MML - Flood
Flooding is one of the most damaging natural disasters we face—and with climate change, the risks are only growing. In our latest research, we’ve developed a machine learning model that combines different types of data—like geographic information and past disaster records—to predict where floods are likely to happen over the next 1 to 5 years. By using both text and numbers together, our model performs significantly better than traditional methods, reaching up to 77% accuracy. It’s a step forward in using AI to plan ahead and reduce the impact of natural disasters.

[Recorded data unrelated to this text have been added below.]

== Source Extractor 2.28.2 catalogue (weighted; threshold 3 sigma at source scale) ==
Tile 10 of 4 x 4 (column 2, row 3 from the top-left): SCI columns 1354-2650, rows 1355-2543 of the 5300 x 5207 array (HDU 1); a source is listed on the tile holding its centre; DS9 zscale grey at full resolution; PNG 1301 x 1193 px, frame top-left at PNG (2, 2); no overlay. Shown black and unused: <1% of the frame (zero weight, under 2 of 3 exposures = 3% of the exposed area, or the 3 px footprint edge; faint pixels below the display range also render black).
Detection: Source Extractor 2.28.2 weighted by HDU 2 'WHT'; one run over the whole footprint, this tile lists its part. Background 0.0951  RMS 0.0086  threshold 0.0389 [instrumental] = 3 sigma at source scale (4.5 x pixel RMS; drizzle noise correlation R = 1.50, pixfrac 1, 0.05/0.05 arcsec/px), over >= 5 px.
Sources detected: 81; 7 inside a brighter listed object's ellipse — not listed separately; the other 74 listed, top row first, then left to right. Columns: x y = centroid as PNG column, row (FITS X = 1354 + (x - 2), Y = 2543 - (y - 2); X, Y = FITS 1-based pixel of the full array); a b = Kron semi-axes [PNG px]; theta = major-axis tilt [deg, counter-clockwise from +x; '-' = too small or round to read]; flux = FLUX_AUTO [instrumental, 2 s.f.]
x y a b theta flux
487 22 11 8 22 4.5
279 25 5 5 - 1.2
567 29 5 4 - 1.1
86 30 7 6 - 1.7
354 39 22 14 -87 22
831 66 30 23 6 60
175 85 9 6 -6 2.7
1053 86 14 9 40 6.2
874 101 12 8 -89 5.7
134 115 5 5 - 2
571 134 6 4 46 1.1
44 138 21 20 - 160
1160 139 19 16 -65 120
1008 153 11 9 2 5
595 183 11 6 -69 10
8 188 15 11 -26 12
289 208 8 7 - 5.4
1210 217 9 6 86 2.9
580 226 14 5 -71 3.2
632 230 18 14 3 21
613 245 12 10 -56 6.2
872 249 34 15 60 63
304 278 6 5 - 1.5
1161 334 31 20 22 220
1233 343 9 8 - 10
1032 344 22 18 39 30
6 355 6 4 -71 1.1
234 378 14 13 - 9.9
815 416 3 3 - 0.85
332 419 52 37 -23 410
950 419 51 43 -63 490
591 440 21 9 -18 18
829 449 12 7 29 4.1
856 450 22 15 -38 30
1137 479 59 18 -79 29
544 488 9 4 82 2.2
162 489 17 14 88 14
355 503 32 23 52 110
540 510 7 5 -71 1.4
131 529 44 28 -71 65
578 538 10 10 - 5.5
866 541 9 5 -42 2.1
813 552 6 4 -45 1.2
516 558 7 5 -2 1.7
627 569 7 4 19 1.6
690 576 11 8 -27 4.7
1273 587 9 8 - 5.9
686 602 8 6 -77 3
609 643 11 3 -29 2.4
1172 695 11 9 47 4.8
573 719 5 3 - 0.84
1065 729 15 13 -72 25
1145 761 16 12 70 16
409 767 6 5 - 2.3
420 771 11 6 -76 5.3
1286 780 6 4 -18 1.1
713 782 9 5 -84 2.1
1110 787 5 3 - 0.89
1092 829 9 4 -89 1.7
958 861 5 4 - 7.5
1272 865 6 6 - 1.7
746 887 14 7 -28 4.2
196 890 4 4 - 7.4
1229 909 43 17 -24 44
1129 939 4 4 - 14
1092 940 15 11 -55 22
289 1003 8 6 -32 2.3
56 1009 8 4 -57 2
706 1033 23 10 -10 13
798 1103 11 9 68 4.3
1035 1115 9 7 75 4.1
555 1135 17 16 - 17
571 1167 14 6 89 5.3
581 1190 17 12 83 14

Nicole Zhang & Zein Mukhanov
5 min read
Why Floods Are Getting Harder to Predict — and Why That Matters
In 2022, floods submerged a third of Pakistan, displacing 33 million people. Climate change is making floods more frequent, more severe — and harder to predict. But what if artificial intelligence could help us see them coming… years in advance?
Our team built a machine learning model that does just that — using weather data, disaster history, and even geography pages from Wikipedia. Here's how it works.
Current Models Can't See That Far Ahead
Most flood forecasting tools today are like weather apps — great for the next few days, but blind to what happens years from now. Traditional models rely on physical simulations that break down when pushed too far into the future.
Long-term planning — for cities, governments, and global risk managers — needs better tools. That’s where machine learning comes in.
Teaching AI to Understand Flood Risk
We trained a machine learning model (XGBoost + DistilBERT) to predict whether a flood will happen in a certain area over the next 1–5 years. But we didn’t just feed it numbers — we gave it multiple ways to learn:
1. Historical Data: Past floods from 1960–2018 (GDIS + EM-DAT datasets).
2. Weather Data: Global reanalysis maps of temperature, wind, pressure, snow, and more.
3. Geography Text: Location descriptions pulled from Wikipedia (“Geography” sections).
We divided the globe into 1°x1° grid cells (about 100km x 100km) and trained the model to classify: Will this cell flood within the next 1–5 years?
What Makes This Approach Different?
Most flood models are local — built for one region or river. Ours works globally, across 2,800+ locations.
Most models predict days in advance. Ours look years ahead (1 to 5 years).
Most models use only numbers. We added text — a key innovation.
Our multimodal approach helps the AI think like a planner — using both statistics and descriptions — not just data points.
Results: Can AI Actually Do This?
Yes — and it’s surprisingly good.
Our best model reached up to 77% ROCAUC, which measures how well it separates flooded vs. non-flooded cases.
This beats basic baselines and shows that combining text + stats really helps.
It's not perfect - yet!
Some parts of the world don’t have enough reliable data.
Wikipedia doesn’t cover every location equally.
Our weather data lags by a few months — not ideal for real-time work.
We’re working on these issues — and we’re also exploring ways to make the model more accurate — using more data, better features, and even AI-generated features.
We’re also working on a web app that lets you explore flood risk globally.
What's Next?
Imagine if cities, insurers, or governments could know which regions are likely to flood — not tomorrow, but next year.
Our model won’t stop the floods, but it can help us prepare. And that’s one step closer to resilience in a changing climate.